The sensors are small enough to fit at the tip of an endoscope. The researchers have tested the camera on mice with colon cancer. Today, doctors use endoscopes to look for suspicious tissue and then do a biopsy. But the tissue or polyp has to be a certain shape to be visible. “In some patients, a flat tissue region develops into full-blown cancer polyps in a short span of time,” Gruev says. With the new tool, the researchers were able to spot those flat, precancerous lesions that look normal to the human eye.
Collaborating with colleagues at Washington University in St.

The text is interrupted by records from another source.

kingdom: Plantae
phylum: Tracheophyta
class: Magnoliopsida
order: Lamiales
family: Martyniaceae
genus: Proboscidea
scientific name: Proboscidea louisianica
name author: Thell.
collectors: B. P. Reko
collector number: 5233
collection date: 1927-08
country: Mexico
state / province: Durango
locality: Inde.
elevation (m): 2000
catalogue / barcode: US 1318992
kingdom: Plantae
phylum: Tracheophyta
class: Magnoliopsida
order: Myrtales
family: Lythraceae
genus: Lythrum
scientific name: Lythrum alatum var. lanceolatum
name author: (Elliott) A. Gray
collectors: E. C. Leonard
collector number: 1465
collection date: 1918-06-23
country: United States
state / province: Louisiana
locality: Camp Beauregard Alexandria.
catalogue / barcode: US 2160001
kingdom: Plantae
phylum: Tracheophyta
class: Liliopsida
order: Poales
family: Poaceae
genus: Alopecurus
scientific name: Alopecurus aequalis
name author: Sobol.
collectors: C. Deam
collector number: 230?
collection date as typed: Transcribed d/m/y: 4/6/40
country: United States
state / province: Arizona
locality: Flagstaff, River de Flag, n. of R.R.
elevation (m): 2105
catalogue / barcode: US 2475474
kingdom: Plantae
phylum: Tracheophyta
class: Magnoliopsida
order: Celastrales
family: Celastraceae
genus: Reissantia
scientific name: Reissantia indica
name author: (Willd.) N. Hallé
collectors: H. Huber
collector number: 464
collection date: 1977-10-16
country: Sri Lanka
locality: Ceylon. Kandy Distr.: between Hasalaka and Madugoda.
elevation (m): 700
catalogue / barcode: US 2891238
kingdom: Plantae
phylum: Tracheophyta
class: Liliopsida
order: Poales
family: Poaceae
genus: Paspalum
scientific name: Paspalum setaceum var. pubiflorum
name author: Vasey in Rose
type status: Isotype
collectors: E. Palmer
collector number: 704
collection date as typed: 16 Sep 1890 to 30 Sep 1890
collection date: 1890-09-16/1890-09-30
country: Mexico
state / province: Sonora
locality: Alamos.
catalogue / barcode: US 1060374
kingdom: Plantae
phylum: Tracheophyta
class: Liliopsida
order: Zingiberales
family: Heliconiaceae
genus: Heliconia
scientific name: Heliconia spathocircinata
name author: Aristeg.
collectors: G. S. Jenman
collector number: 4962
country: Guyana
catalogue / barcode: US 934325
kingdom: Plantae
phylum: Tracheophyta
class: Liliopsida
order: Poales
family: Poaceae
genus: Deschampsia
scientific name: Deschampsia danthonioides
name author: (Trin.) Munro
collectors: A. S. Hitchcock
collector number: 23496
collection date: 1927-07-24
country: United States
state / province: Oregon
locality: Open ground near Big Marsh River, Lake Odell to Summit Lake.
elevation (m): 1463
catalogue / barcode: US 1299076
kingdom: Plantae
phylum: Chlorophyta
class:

Louis, Gruev has incorporated the camera into high-tech goggles that let surgeons see the exact boundaries of tumors. This helps them to precisely remove cancer cells and spare healthy ones, making surgeries safer and reducing repeat surgeries. Pilot tests during breast cancer and melanoma surgeries have proved that the wearable technology highlights tumors with 100 percent sensitivity. Gruev is now planning larger studies and hopes to improve the goggles so that they can detect microscopic lesions.